En la región Mesopotámica, el ejemplo más notable de destrucción del bosque nativo por incendios lo constituye la clase de vegetación Elyonuretea mutici (Eskuche, 1992). Esta clase se extiende desde el sur de Misiones, centro del Chaco, suroeste de Santiago del Estero, noreste de Formosa, noroeste de Santa Fe y centro-norte de Corrientes, dominada por la gramínea Eleonorus muticus. En Misiones deviene por la deforestación por fuegos de los bosques de Astronium urundeuva y Curupai, en Corrientes de los bosques de Schinopsis balansae y Astronium y en Santiago del Estero de los bosques de Schinopsis balansae, Sch. quebracho colorado y Aspidosperina quebracho-blanco. Se estima que la incidencia sobre estos bosques tendría una antigüedad próxima a los 4000 años.
Al igual que con respecto a la vegetación y suelos, la información obtenida es muy escasa.
Roig (1989) indica la retracción de las áreas de distribución de varios taxa de mamíferos en América del Sur, especialmente de Argentina, asociadas a la pérdida de los bosques (tala y fuego principalmente). Resulta interesante que especies como al tatú poyú (Euphractus sexcintus), ampliamente distribuido en el bosque chaqueño hasta principios de siglo, por deforestación hoy prácticamente no existe en Argentina; o la comadreja colorada (Luteolina crassicaudata) a principios del siglo ocupaba una amplia distribución en el NE de Argentina, Paraguay, Uruguay y sur de Brasil, actualmente queda reducida a una pequeña franja en la región pampeana argentina.
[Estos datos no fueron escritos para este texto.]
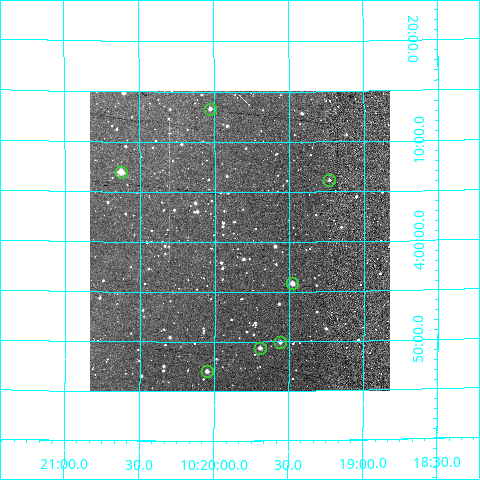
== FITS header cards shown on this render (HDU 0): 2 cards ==
NAXIS1  =                  300
NAXIS2  =                  300

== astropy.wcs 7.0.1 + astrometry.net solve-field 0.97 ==
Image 300 x 300 px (HDU 0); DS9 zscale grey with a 90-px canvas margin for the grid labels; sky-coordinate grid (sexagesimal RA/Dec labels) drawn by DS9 from the SOLVED WCS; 7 Tycho-2 reference stars matched to detected sources circled (green)
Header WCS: RA---TAN/DEC--TAN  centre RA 10:19:50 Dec +04:00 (154.96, +4.00 deg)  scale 6 arcsec/px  FOV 30.0' x 30.0'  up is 0 deg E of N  parity normal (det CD < 0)
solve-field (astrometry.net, Tycho-2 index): VERIFIED the header's WCS against the Tycho-2 star catalogue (verified at 2 index scales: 7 matches each, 0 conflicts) and refined it, rather than solving blind
Solved WCS: RA---TAN-SIP/DEC--TAN-SIP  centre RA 10:19:50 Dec +04:00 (154.96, +4.00 deg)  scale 6.01 arcsec/px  FOV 30.1' x 30.0'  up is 0 deg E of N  parity normal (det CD < 0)
The solver's refit moves the header's centre by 3.8 arcsec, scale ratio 1.002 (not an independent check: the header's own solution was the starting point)
Tycho-2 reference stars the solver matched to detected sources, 7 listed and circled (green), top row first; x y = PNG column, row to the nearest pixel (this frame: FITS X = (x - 90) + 1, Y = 300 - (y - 93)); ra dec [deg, ICRS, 3 dp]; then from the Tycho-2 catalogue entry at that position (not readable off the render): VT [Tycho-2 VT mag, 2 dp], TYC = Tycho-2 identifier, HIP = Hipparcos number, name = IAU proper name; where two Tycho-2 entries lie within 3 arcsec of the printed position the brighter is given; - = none
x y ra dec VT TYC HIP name
210 111 155.007 +4.222 11.74 249-196-1 - -
121 174 155.157 +4.116 10.31 249-1336-1 - -
329 182 154.808 +4.103 11.47 248-860-1 - -
292 285 154.870 +3.931 10.77 248-1342-1 - -
280 344 154.891 +3.833 11.73 248-1716-1 - -
260 350 154.924 +3.823 11.08 248-1750-1 - -
207 373 155.013 +3.784 11.73 249-247-1 - -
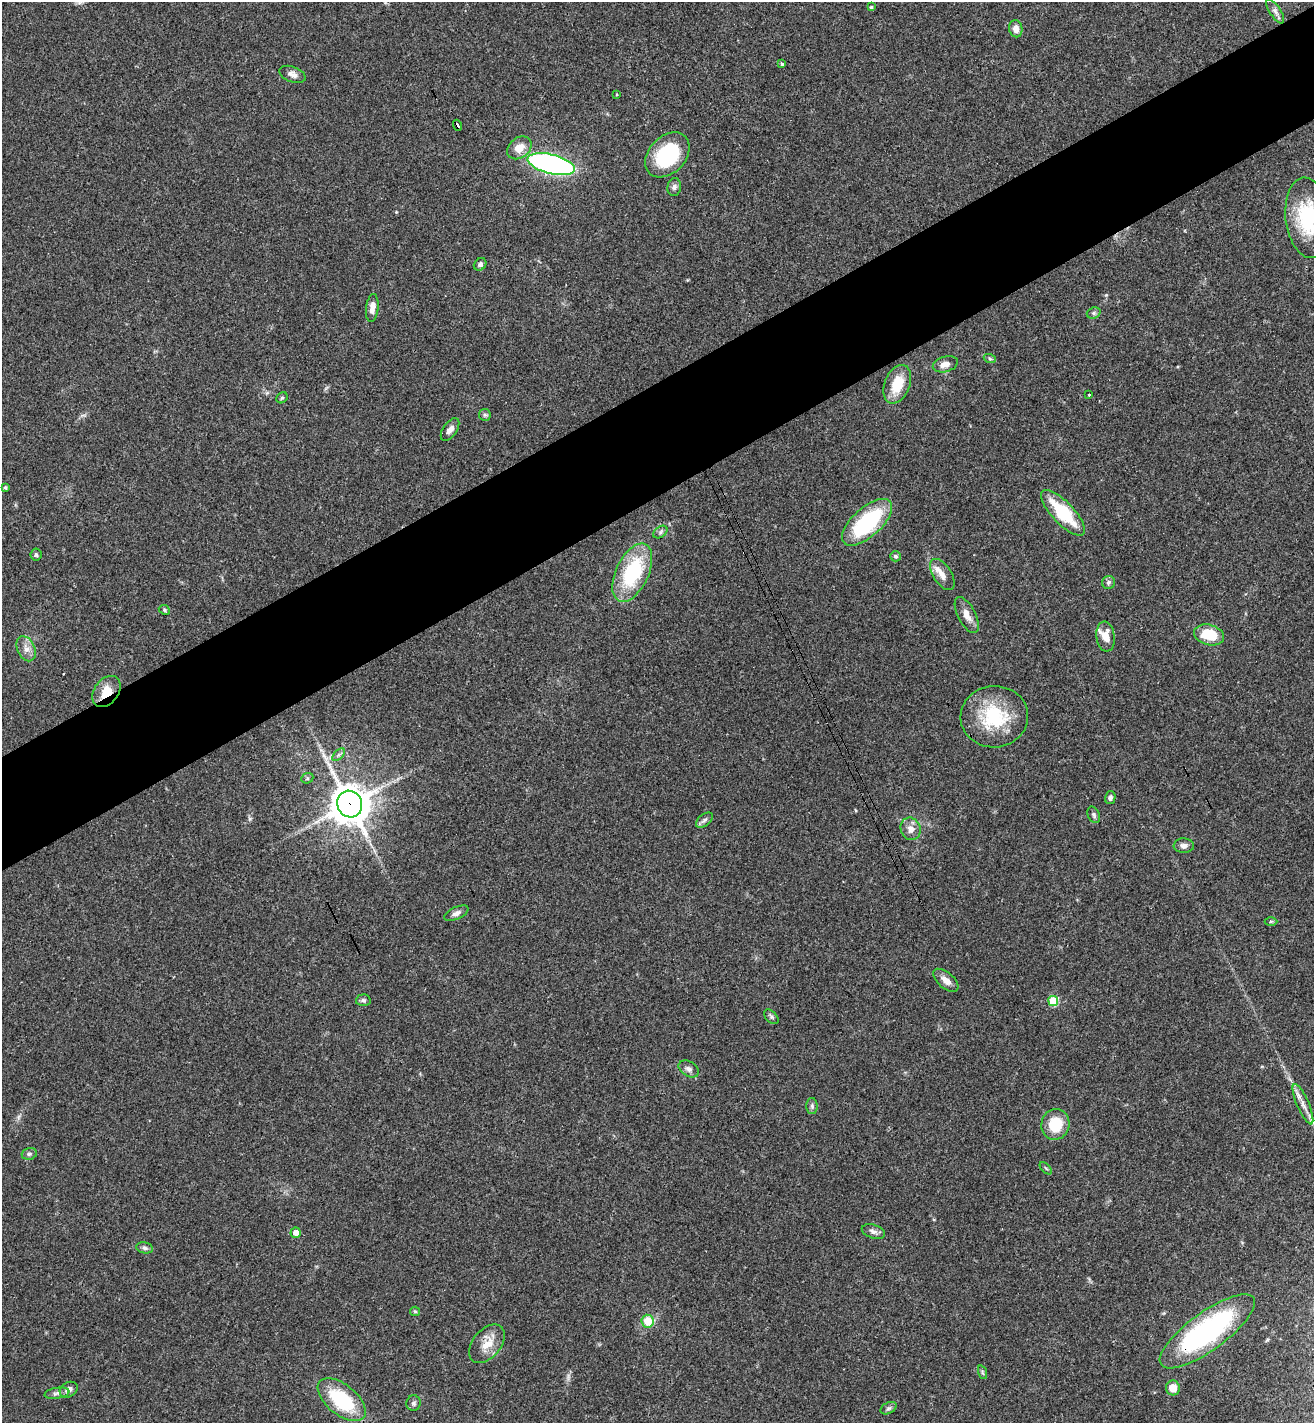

En los matorrales áridos, principalmente en la reserva biosfera MAB de Ñacuñan, en Mendoza, se efectuaron dos estudios sobre la incidencia de incendios sobre la fauna, uno de roedores y otro de aves:
Ojeda (1989) estudio la respuesta de pequeños roedores a la quema de los matorrales de Larrea divaricata. De las cinco especies estudiadas cuatro disminuyeron significativamente su abundancia relativa en el área quemada, sólo una de ellas (Eligmodontia) la incrementa significativamente. Esta especie prefiere habitats abiertos (normalmente ocupa los parches más abiertos del matorral) por lo que su frecuencia de capturas varió de 1-4 individuos en área no quemadas a 7-12 en áreas quemadas.
Respecto de las aves Marone (1990) estudio en la misma reserva la incidencia de las quemas sobre la diversidad local y regional de aves. Estableció seis gremios de aves -granívoras terrícolas, -herbívoras terrícolas, -herbívoras arborícolas, -insectívoras arborícolas, -insectívoras terrícolas, -insectívoras aéreas, -aves de presa. Las insectívoras terrícolas fueron significativamente más abundantes en las áreas no quemadas, lo mismo que las insectívoras y herbívoras arborícolas (el abandono del área quemada se debió a la disminución del estrato arbóreo y arbustivo leñoso -0,4% en quemado y 11,5 % en no quemado- donde ocurrió el 80 % de los registros); las granívoras terrícolas no muestran preferencias por un ambiente en particular, y las insectívoras aéreas siempre fueron significativamente más abundantes en el área quemadas (por aumento en la visibilidad y la disponibilidad de atalayas de observación).
La diversidad local por lo tanto disminuyó por las quemas (los gremios más ricos en especies las evitaron); pero al considerar las combinaciones sitios quemados-no quemados la diversidad regional aumento por la presencia de especies de otros gremios que entraron, no reemplazando, a las áreas quemadas.